Not just a fantastic place to spend time while in Launceston, Cataract Gorge and surrounding areas are a reason to come to Launceston. We loved it!
7 April 2018
My son really wanted to see a platypus in the wild. We saw them twice in captivity, Sydney’s WildLife Zoo and Melbourne Zoo. Tasmania is supposed to be one of the best places to see them. With our visit here almost done the only platypus we’ve seen in Tassie was at a Hobart museum… not in the wild, not even alive. To be fair, they are especially hard to spot.
This afternoon we drove to Warrawee Forest, about 100 km northwest of Launceston. Platypus Pond in Mersey River was said to be the premier place to spot platypus. I found the trail map online. It seemed simple enough. We drove down Shale Road as far as we could until it was blocked. From there we set off on foot down the remainder of the road where we found the first trail of two trails. It started ok but the further we went the more adventerous it got. It was not what we expected but we could follow the trail markers through the bush. Clearly we took the path less travelled.
Platypus Pond had all the trademarks of a good habitat. There were plenty of animal tracks on the waters edge but no platypus to be found. The real problem we found was platypus are nocturnal so they are best spotted at dusk and dawn.
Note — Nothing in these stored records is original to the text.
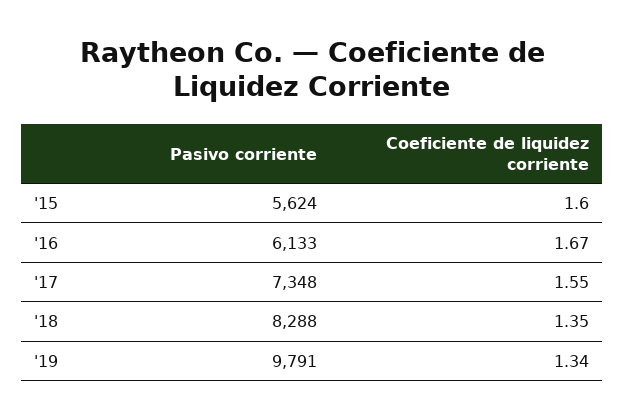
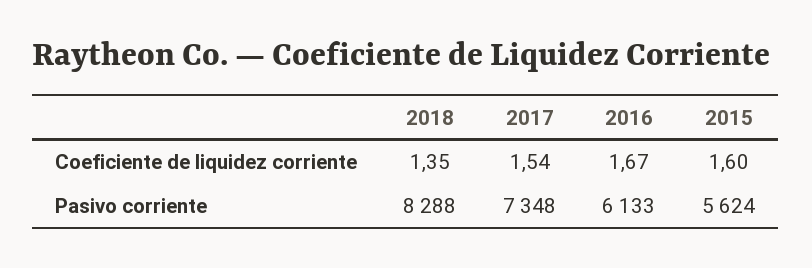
  {
    "Pasivo corriente": {
      "'15": 5624,
      "'16": 6133,
      "'17": 7348,
-     "'18": 8288,
+     "'18": 8288
-     "'19": 9791
    },
    "Coeficiente de liquidez corriente": {
      "'15": 1.6,
      "'16": 1.67,
-     "'17": 1.55,
+     "'17": 1.54,
-     "'18": 1.35,
+     "'18": 1.35
-     "'19": 1.34
    }
  }

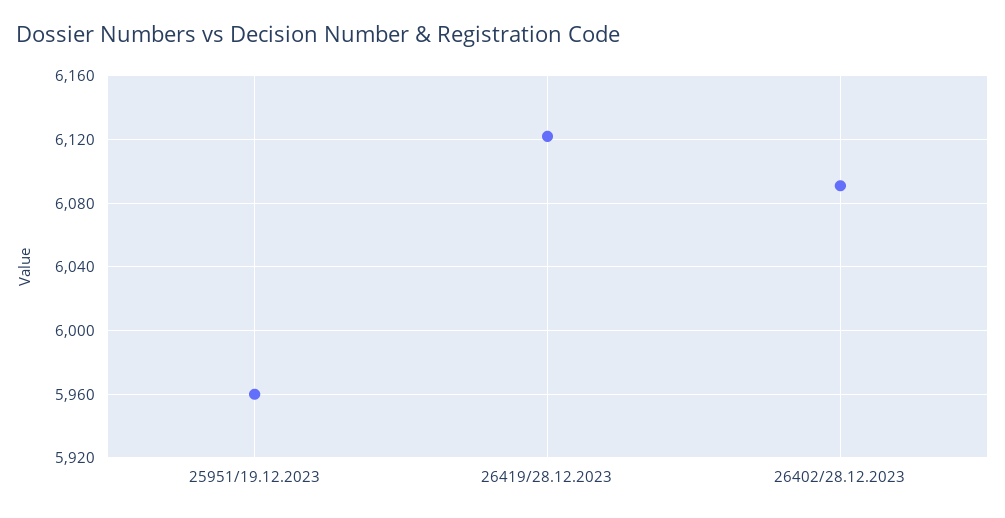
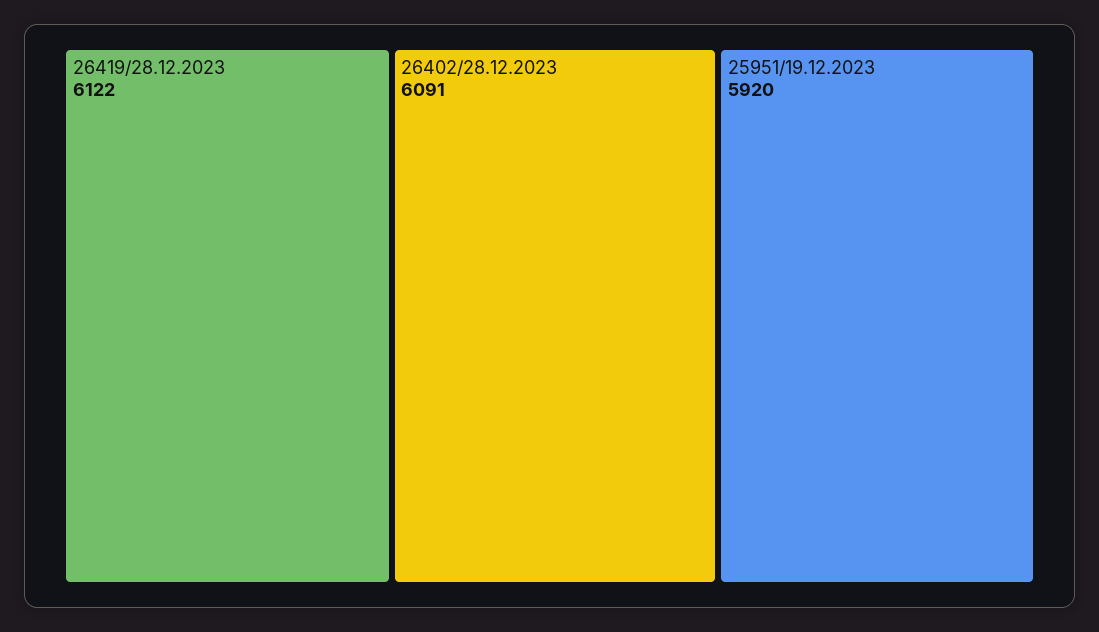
  {
-   "25951/19.12.2023": 5960,
+   "25951/19.12.2023": 5920,
    "26419/28.12.2023": 6122,
    "26402/28.12.2023": 6091
  }

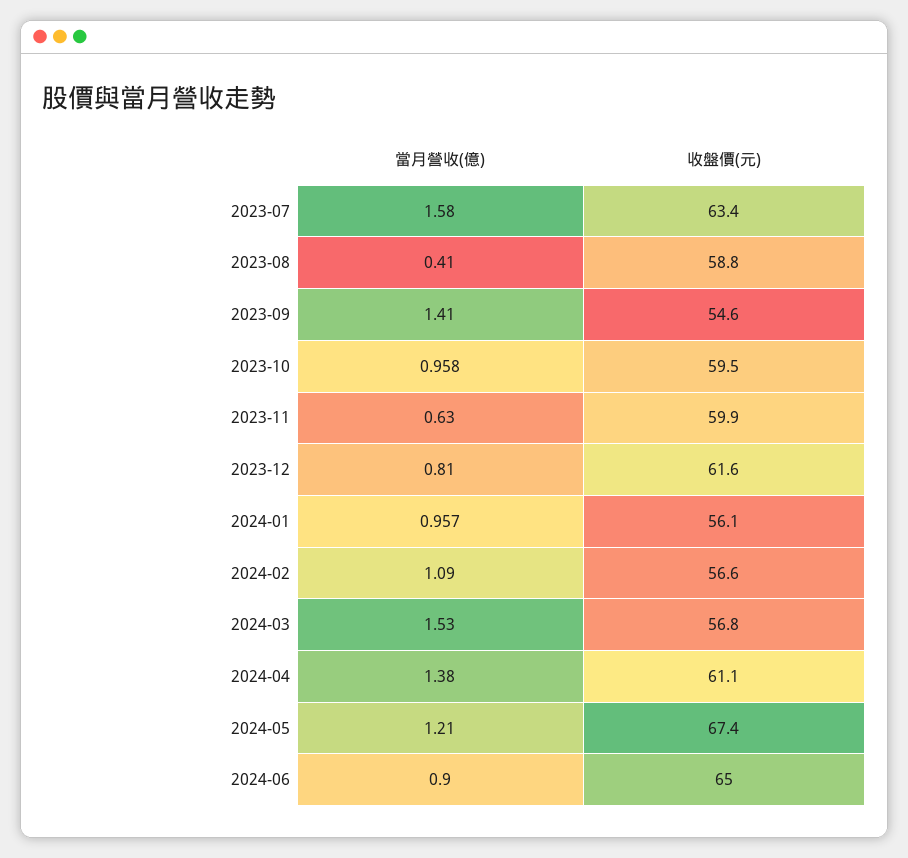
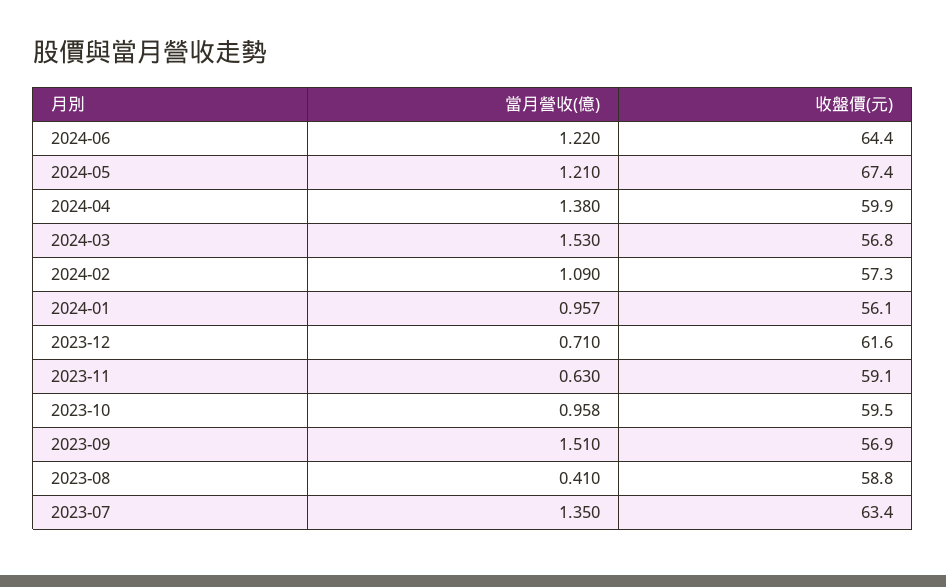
  {
    "當月營收(億)": {
-     "2023-07": 1.58,
+     "2023-07": 1.35,
      "2023-08": 0.41,
-     "2023-09": 1.41,
+     "2023-09": 1.51,
      "2023-10": 0.958,
      "2023-11": 0.63,
-     "2023-12": 0.81,
+     "2023-12": 0.71,
      "2024-01": 0.957,
      "2024-02": 1.09,
      "2024-03": 1.53,
      "2024-04": 1.38,
      "2024-05": 1.21,
-     "2024-06": 0.9
+     "2024-06": 1.22
    },
    "收盤價(元)": {
      "2023-07": 63.4,
      "2023-08": 58.8,
-     "2023-09": 54.6,
+     "2023-09": 56.9,
      "2023-10": 59.5,
-     "2023-11": 59.9,
+     "2023-11": 59.1,
      "2023-12": 61.6,
      "2024-01": 56.1,
-     "2024-02": 56.6,
+     "2024-02": 57.3,
      "2024-03": 56.8,
-     "2024-04": 61.1,
+     "2024-04": 59.9,
      "2024-05": 67.4,
-     "2024-06": 65
+     "2024-06": 64.4
    }
  }

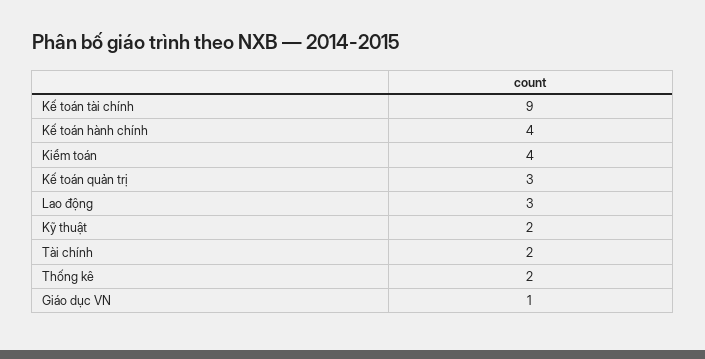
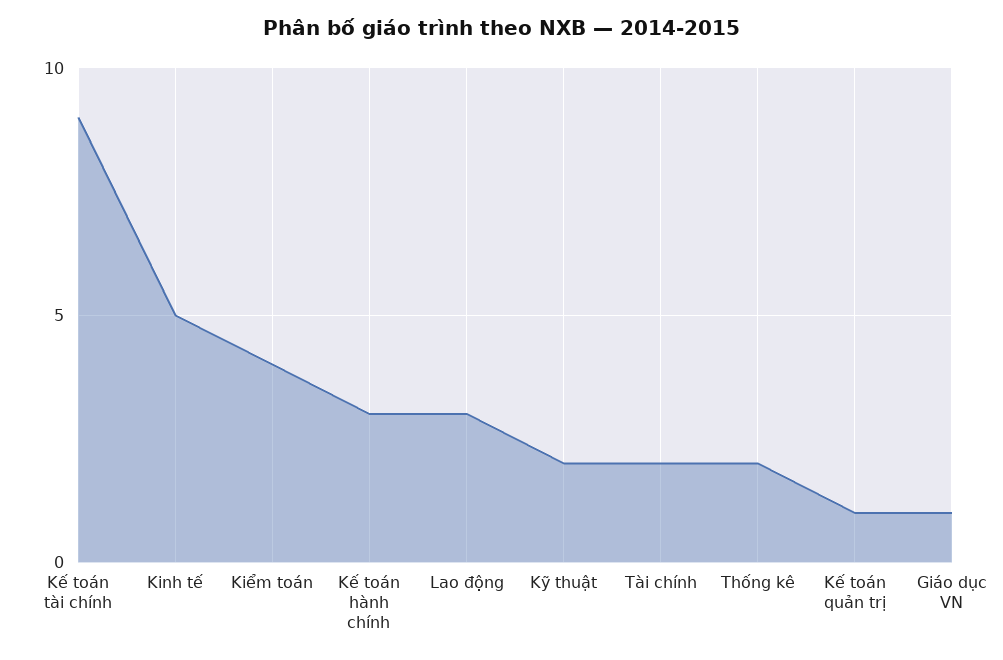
  {
    "Kế toán tài chính": 9,
-   "Kế toán hành chính": 4,
+   "Kế toán hành chính": 3,
    "Kiểm toán": 4,
-   "Kế toán quản trị": 3,
+   "Kế toán quản trị": 1,
    "Lao động": 3,
    "Kỹ thuật": 2,
    "Tài chính": 2,
    "Thống kê": 2,
-   "Giáo dục VN": 1
+   "Giáo dục VN": 1,
+   "Kinh tế": 5
  }

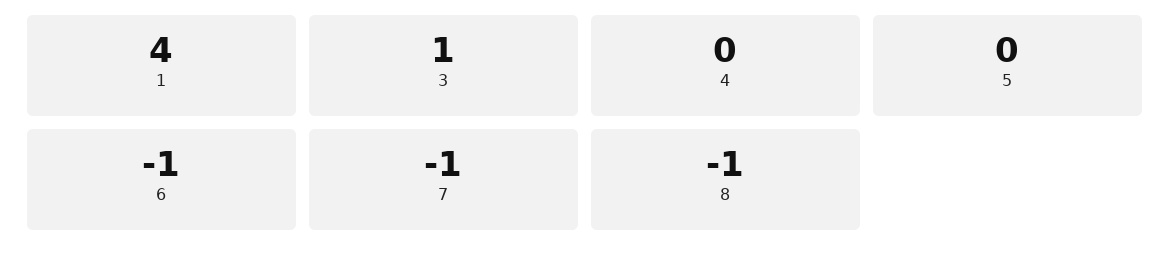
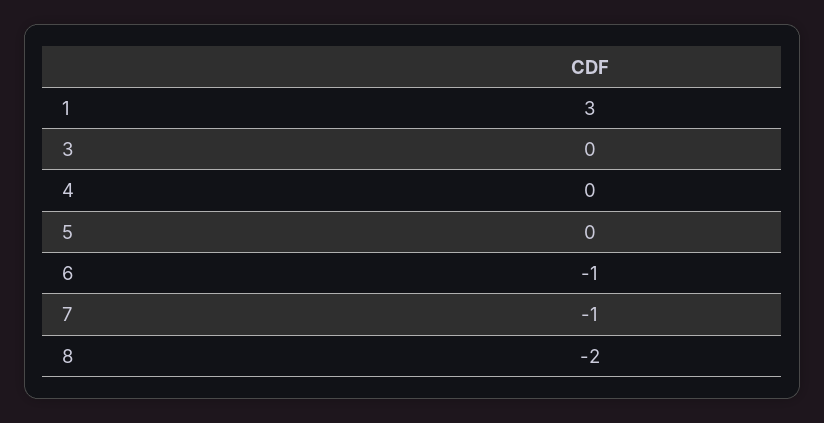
  {
-   "1": 4,
+   "1": 3,
-   "3": 1,
+   "3": 0,
    "4": 0,
    "5": 0,
    "6": -1,
    "7": -1,
-   "8": -1
+   "8": -2
  }

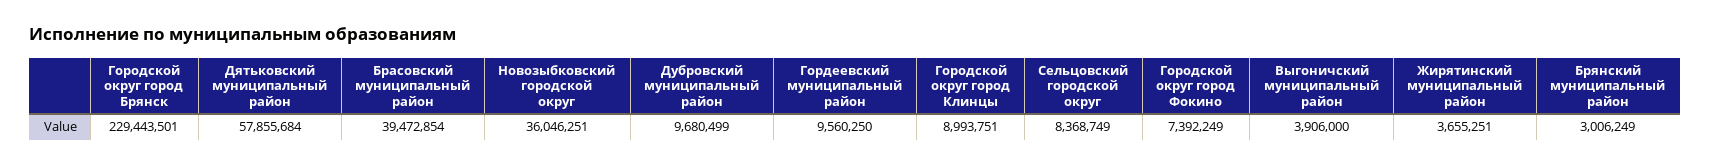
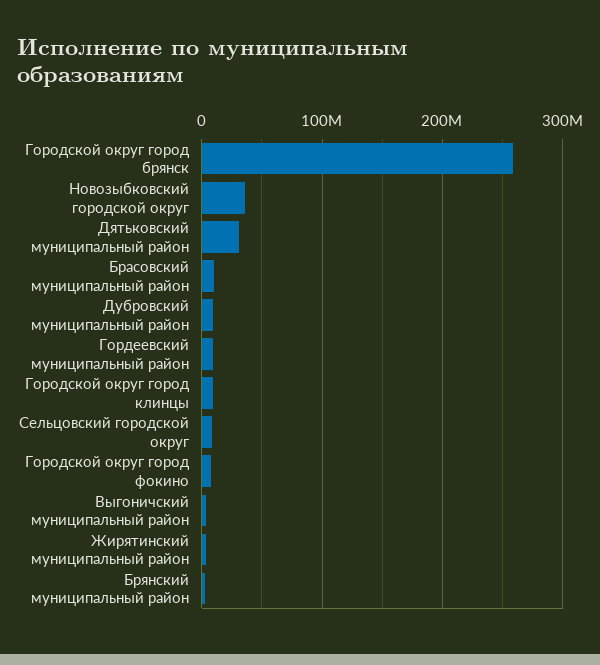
  {
-   "Городской округ город Брянск": 229443501,
+   "Городской округ город Брянск": 260000000,
-   "Дятьковский муниципальный район": 57855684,
+   "Дятьковский муниципальный район": 30000000,
-   "Брасовский муниципальный район": 39472854,
+   "Брасовский муниципальный район": 10000000,
    "Новозыбковский городской округ": 36046251,
    "Дубровский муниципальный район": 9680499,
    "Гордеевский муниципальный район": 9560250,
    "Городской округ город Клинцы": 8993751,
    "Сельцовский городской округ": 8368749,
    "Городской округ город Фокино": 7392249,
    "Выгоничский муниципальный район": 3906000,
    "Жирятинский муниципальный район": 3655251,
    "Брянский муниципальный район": 3006249
  }

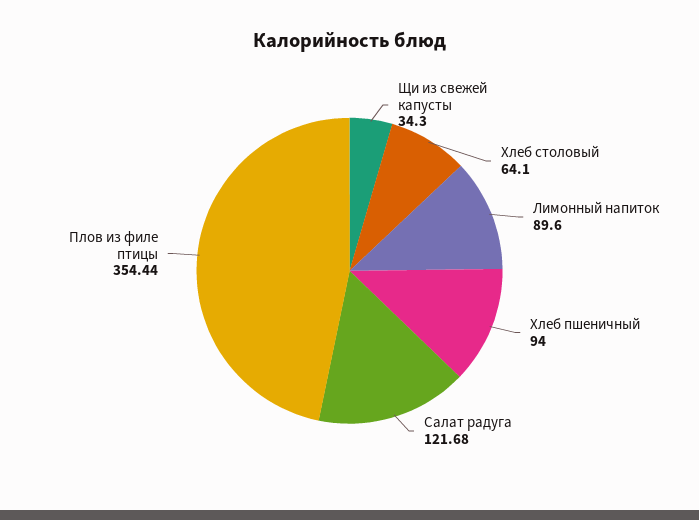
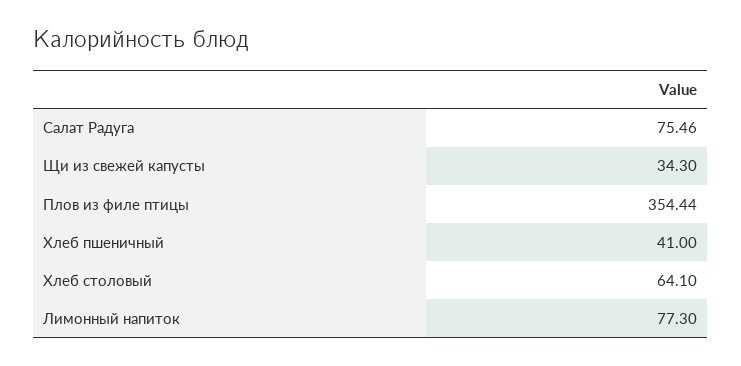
  {
    "Щи из свежей капусты": 34.3,
    "Хлеб столовый": 64.1,
-   "Лимонный напиток": 89.6,
+   "Лимонный напиток": 77.3,
-   "Хлеб пшеничный": 94,
+   "Хлеб пшеничный": 41,
-   "Салат радуга": 121.68,
+   "Салат радуга": 75.46,
    "Плов из филе птицы": 354.44
  }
A poorly marked trail, no other hikers, and no mobile phone signal meant we needed to backtrack before we lost sunlight. We raced the sunset to get back to Shale Road. There we found others at the river’s edge. Talking with them we found out that Platypus Pond had been flooded and their habitat destroyed a few years ago. The overgrown trail and lack of hikers started to make sense. Despite our lack of success, not all was lost.
Just when we were ready to give up, bam, a platypus! I wish I could have photographed it. They only come up for air occassionally and are difficult to see, let alone focus a camera, before they disappear again. I’m just glad my son finally got to see a platypus in the wild, albeit briefly.
Mersey River in Warrawee Forest
Platypus at Hobart’s Tasmanian Museum
6 April 2018
On our drive from Freycinet National Park to Launceston, we took the scenic route through St. Helens to St. Columbia Falls. The falls can be seen from the trailhead. The hike to the viewing platform and back takes only 30 minutes through lush rainforest. St. Columbia Falls is worth a stop if in the area, however I wouldn’t go out of your way as we did to see it. There are plenty of waterfalls to see in Tasmania.